## Exercise brief
Nothing but the lines below between the line holding "à la recherche d’idées farfelues pour épater" and the line holding "比亞迪等應被列入「中國軍事企業", inclusive, should appear in the answer, each set down exactly.

(Entries provided Opens)

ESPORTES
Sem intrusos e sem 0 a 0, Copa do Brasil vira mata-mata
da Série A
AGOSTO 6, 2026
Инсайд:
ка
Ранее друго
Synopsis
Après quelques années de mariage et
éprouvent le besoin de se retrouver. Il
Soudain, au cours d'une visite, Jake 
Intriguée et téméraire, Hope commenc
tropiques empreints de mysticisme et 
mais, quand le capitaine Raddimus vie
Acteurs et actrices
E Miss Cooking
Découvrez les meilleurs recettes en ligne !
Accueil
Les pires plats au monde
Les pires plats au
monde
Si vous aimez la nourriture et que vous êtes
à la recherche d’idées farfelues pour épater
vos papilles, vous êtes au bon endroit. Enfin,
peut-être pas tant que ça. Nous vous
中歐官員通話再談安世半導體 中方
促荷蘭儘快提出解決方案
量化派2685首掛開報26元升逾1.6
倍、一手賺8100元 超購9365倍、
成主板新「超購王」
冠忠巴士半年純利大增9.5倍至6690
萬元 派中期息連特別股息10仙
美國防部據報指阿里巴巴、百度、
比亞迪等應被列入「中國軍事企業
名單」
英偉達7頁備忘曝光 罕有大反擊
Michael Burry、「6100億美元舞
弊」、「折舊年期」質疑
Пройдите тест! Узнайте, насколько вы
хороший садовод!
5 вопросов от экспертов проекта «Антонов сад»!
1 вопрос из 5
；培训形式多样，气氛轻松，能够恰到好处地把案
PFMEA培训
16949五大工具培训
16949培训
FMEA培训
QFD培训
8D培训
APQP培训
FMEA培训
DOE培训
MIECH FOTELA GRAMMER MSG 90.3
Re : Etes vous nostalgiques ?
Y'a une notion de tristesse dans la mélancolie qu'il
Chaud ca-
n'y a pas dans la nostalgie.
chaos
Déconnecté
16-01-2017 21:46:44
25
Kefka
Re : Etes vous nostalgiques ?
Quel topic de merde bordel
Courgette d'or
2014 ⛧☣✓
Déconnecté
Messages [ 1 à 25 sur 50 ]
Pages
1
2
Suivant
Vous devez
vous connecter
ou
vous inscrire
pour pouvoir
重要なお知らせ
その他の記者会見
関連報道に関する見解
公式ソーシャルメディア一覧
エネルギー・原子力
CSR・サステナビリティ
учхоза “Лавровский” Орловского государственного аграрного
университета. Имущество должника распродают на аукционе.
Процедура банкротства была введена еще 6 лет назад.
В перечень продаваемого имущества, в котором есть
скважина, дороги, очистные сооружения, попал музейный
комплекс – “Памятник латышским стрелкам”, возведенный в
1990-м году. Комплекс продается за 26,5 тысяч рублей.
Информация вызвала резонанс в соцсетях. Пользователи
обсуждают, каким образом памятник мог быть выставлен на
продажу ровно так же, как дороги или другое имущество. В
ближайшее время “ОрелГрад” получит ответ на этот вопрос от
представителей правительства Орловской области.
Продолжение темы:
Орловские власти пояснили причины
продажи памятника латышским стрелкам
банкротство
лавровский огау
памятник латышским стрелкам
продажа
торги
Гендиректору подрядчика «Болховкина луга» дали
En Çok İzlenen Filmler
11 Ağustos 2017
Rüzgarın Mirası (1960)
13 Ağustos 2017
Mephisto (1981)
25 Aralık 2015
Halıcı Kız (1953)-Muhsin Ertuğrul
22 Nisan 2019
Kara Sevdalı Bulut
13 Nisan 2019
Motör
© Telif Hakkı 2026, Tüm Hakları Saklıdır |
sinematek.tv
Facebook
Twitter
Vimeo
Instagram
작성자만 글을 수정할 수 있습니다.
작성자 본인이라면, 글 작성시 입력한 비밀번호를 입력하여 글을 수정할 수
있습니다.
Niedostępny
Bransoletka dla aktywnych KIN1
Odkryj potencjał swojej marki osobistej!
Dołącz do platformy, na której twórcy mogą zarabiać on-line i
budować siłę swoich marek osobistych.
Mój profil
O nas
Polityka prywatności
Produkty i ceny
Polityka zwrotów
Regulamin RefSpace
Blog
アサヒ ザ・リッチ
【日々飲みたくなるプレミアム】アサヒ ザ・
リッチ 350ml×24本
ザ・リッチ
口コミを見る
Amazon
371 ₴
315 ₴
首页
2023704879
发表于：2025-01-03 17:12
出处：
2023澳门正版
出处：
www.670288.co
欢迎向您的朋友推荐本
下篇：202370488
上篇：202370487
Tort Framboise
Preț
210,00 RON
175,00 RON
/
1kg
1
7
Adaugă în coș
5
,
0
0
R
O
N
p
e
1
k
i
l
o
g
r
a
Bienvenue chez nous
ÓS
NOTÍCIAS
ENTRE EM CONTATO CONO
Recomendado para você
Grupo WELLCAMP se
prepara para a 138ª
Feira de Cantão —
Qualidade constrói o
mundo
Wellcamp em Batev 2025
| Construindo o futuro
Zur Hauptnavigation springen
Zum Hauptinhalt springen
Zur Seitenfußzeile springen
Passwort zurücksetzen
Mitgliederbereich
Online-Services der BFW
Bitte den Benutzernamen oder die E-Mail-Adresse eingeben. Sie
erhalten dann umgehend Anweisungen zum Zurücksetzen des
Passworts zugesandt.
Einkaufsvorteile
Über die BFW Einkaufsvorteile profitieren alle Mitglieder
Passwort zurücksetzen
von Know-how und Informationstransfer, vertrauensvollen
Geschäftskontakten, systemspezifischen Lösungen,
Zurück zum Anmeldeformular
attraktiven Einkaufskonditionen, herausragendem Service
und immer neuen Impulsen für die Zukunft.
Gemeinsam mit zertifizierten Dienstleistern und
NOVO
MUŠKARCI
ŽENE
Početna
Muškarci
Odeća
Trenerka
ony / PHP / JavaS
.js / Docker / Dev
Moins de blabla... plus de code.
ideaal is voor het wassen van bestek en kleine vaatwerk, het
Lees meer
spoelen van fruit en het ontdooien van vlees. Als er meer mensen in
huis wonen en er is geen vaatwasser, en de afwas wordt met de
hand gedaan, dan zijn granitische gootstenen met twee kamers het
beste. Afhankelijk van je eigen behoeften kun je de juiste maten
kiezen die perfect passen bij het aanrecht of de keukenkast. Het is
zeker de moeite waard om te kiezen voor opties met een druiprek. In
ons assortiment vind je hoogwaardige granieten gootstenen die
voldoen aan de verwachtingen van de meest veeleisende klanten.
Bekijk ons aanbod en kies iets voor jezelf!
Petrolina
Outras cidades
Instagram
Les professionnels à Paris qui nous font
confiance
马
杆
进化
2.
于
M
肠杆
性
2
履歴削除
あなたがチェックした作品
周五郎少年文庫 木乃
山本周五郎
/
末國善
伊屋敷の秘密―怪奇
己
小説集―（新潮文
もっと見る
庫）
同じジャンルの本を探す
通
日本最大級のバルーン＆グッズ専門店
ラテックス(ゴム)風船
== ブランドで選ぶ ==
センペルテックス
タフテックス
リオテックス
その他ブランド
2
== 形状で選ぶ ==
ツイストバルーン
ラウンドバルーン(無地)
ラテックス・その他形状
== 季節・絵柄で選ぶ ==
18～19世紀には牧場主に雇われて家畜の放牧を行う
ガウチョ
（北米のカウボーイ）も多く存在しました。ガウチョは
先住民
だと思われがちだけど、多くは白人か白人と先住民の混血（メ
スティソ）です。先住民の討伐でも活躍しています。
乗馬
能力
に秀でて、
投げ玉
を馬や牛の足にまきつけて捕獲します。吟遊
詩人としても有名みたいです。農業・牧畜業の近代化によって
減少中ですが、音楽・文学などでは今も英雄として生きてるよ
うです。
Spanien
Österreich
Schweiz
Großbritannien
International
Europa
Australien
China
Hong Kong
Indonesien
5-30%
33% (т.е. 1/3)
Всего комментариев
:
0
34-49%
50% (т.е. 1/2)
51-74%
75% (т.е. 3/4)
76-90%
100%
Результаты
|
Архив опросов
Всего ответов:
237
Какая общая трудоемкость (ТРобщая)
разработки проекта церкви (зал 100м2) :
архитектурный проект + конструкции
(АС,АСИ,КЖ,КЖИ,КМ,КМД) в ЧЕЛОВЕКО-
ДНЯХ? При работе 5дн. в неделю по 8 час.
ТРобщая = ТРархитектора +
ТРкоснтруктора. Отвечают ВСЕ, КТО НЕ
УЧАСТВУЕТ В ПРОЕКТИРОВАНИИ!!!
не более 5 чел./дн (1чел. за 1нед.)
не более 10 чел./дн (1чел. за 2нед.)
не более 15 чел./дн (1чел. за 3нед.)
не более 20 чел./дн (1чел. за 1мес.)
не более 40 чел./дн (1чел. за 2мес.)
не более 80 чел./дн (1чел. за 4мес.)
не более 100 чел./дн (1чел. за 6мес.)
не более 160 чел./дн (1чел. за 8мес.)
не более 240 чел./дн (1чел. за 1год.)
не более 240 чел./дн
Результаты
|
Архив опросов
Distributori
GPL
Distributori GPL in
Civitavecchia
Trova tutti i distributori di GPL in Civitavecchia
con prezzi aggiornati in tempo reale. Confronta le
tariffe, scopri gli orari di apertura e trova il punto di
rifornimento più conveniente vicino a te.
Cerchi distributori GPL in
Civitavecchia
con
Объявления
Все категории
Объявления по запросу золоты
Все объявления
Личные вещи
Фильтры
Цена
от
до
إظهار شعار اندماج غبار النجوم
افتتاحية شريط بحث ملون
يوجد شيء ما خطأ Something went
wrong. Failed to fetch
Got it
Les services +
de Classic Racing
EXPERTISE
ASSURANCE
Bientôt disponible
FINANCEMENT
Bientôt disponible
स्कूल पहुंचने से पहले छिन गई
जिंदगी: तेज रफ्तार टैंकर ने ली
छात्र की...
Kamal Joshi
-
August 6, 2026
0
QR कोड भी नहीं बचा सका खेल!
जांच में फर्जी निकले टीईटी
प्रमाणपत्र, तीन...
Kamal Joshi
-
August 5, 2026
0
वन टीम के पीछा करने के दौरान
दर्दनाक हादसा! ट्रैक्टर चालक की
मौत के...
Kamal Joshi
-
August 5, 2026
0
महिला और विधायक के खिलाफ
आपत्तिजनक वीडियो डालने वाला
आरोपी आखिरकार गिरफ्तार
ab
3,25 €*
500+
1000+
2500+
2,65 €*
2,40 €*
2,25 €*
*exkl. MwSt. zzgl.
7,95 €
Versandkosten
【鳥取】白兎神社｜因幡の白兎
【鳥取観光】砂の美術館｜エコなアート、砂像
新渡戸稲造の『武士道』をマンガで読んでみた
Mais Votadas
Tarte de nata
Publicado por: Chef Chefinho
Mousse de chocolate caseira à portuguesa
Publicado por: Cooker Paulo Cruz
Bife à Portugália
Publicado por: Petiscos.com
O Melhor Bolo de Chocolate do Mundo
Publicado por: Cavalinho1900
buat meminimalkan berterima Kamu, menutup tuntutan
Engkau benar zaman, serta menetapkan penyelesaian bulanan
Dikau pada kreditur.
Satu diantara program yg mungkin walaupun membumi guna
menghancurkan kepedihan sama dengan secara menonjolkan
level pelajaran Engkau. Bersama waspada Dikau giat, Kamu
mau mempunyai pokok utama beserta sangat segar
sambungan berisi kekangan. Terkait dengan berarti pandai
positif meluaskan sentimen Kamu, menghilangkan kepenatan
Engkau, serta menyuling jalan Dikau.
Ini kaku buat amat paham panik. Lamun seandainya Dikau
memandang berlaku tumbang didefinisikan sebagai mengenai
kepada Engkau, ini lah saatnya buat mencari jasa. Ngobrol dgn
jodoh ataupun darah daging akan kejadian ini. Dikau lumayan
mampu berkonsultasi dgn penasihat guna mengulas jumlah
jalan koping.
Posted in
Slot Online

(Entries provided Closes)

## Exercise result
à la recherche d’idées farfelues pour épater
vos papilles, vous êtes au bon endroit. Enfin,
peut-être pas tant que ça. Nous vous
中歐官員通話再談安世半導體 中方
促荷蘭儘快提出解決方案
量化派2685首掛開報26元升逾1.6
倍、一手賺8100元 超購9365倍、
成主板新「超購王」
冠忠巴士半年純利大增9.5倍至6690
萬元 派中期息連特別股息10仙
美國防部據報指阿里巴巴、百度、
比亞迪等應被列入「中國軍事企業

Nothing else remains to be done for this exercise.